Ich bitte Sie deshalb, den Antrag der PDS-Fraktion und den Änderungsantrag der SPD-Fraktion abzulehnen und dem Alternativantrag der CDU-Fraktion zuzustimmen.
Herr Präsident! Meine sehr verehrten Damen und Herren! Ich bedanke mich außerordentlich - auch bei meinem Kollegen -, dass ich als einziger Betroffener in die
Ich bedanke mich außerordentlich bei dem Kollegen Hauser. Anhand seiner Ausführungen konnte ich feststellen, dass er sich in das Thema tief eingelesen und sich intensiv damit befasst hat.
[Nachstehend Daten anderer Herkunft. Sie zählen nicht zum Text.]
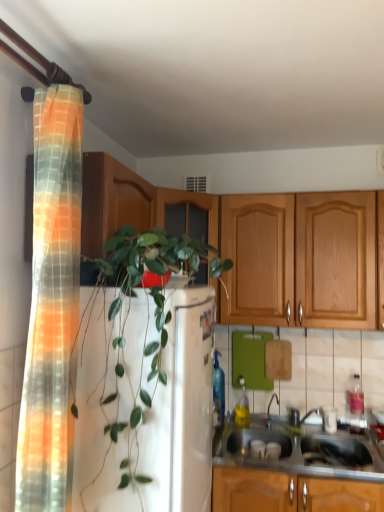
Question: Does point (269, 426) appear closer or farther from the camera than point (205, 377)?

Choices:
 (A) farther
 (B) closer

Answer: (A)

Question: In terms of height, does metallic silver faucet at sink right look taller or shorter compared to green leafy plant at center?

Choices:
 (A) tall
 (B) short

Answer: (B)

Question: Estimate the real-world distances between objects in this image. Which object is farther from the green leafy plant at center?

Choices:
 (A) metallic silver faucet at sink right
 (B) wooden cabinet at upper left
 (C) stainless steel sink at lower right
 (D) white plastic container at lower right, the second appliance from the back
 (E) green matte cutting board at center, the first appliance from the left

Answer: (D)

Question: Which of these objects is positioned closest to the translucent orange-yellow fabric at left?

Choices:
 (A) green matte cutting board at center, the first appliance from the left
 (B) stainless steel sink at lower right
 (C) metallic silver faucet at sink right
 (D) white plastic container at lower right, the 1th appliance positioned from the right
 (E) wooden cabinet at upper left

Answer: (E)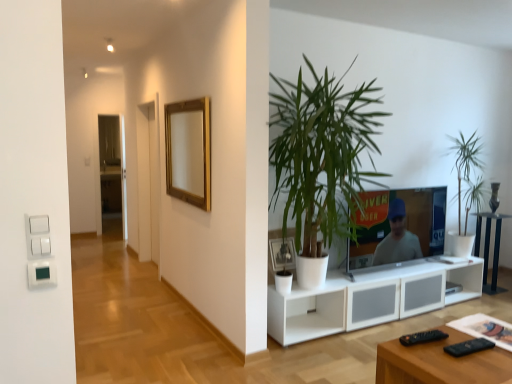
Question: Considering the relative sizes of green leafy plant at right, which appears as the 1th houseplant when viewed from the back, and black glass side table at lower right in the image provided, is green leafy plant at right, which appears as the 1th houseplant when viewed from the back, bigger than black glass side table at lower right?

Choices:
 (A) yes
 (B) no

Answer: (A)

Question: Is green leafy plant at right, placed as the first houseplant when sorted from right to left, to the left of black glass side table at lower right from the viewer's perspective?

Choices:
 (A) yes
 (B) no

Answer: (A)

Question: From the image's perspective, is green leafy plant at right, which appears as the 1th houseplant when viewed from the back, located beneath black glass side table at lower right?

Choices:
 (A) no
 (B) yes

Answer: (A)

Question: Can you confirm if green leafy plant at right, the 2th houseplant positioned from the front, is shorter than black glass side table at lower right?

Choices:
 (A) no
 (B) yes

Answer: (A)

Question: Is green leafy plant at right, the 2th houseplant positioned from the front, facing away from black glass side table at lower right?

Choices:
 (A) yes
 (B) no

Answer: (B)

Question: Is point (497, 183) closer or farther from the camera than point (284, 256)?

Choices:
 (A) farther
 (B) closer

Answer: (A)

Question: From the image's perspective, is white ceramic vase at center above or below white matte picture frame at center, marked as the first picture frame in a front-to-back arrangement?

Choices:
 (A) above
 (B) below

Answer: (A)

Question: Looking at the image, does white ceramic vase at center seem bigger or smaller compared to white matte picture frame at center, which is the 1th picture frame in bottom-to-top order?

Choices:
 (A) big
 (B) small

Answer: (B)

Question: In terms of width, does white ceramic vase at center look wider or thinner when compared to white matte picture frame at center, acting as the 1th picture frame starting from the right?

Choices:
 (A) wide
 (B) thin

Answer: (B)

Question: Looking at their shapes, would you say transparent glass door at center is wider or thinner than black plastic remote at lower right, which is the 2th remote in left-to-right order?

Choices:
 (A) thin
 (B) wide

Answer: (A)

Question: From the image's perspective, relative to black plastic remote at lower right, which is the 2th remote in left-to-right order, is transparent glass door at center above or below?

Choices:
 (A) below
 (B) above

Answer: (B)

Question: Choose the correct answer: Is transparent glass door at center inside black plastic remote at lower right, which is the 2th remote in left-to-right order, or outside it?

Choices:
 (A) outside
 (B) inside

Answer: (A)

Question: Considering the positions of transparent glass door at center and black plastic remote at lower right, which is the first remote in right-to-left order, in the image, is transparent glass door at center taller or shorter than black plastic remote at lower right, which is the first remote in right-to-left order,?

Herr Kollege Daldrup, Sie hätte ich im Jahre 1990 erleben wollen, wenn Ihre Flächen, die Sie bekommen haben, so mit Altschulden belastet gewesen wären, wie wir sie übernehmen mussten.
Ich habe als Vorstandsvorsitzender mit 1 147 ha angefangen. Jetzt ist die Genossenschaft nur noch 850 ha groß. Ich habe aber immer noch 100 % der Altschulden. Das empfinde ich als ungerecht.
Ich gebe der Frau Ministerin selbstverständlich Recht: Unsere Unternehmen würde heute nicht mehr existieren, hätte es diese Möglichkeit nicht gegeben. Aber im Kreise der Berufskollegen sind wir einig: Hätten wir beim Abschluss der Rangrücktrittsvereinbarung gewusst, was die Bundesregierung jetzt einseitig vorhat, dann hätten wir die Rangrücktrittsvereinbarungen nicht abgeschlossen. Wir hätten eine Vielzahl der Betriebe „gegen die Wand fahren“ lassen. Dann hätte nämlich die Bundesrepublik Deutschland mit den so genannten Altschulden dagestanden.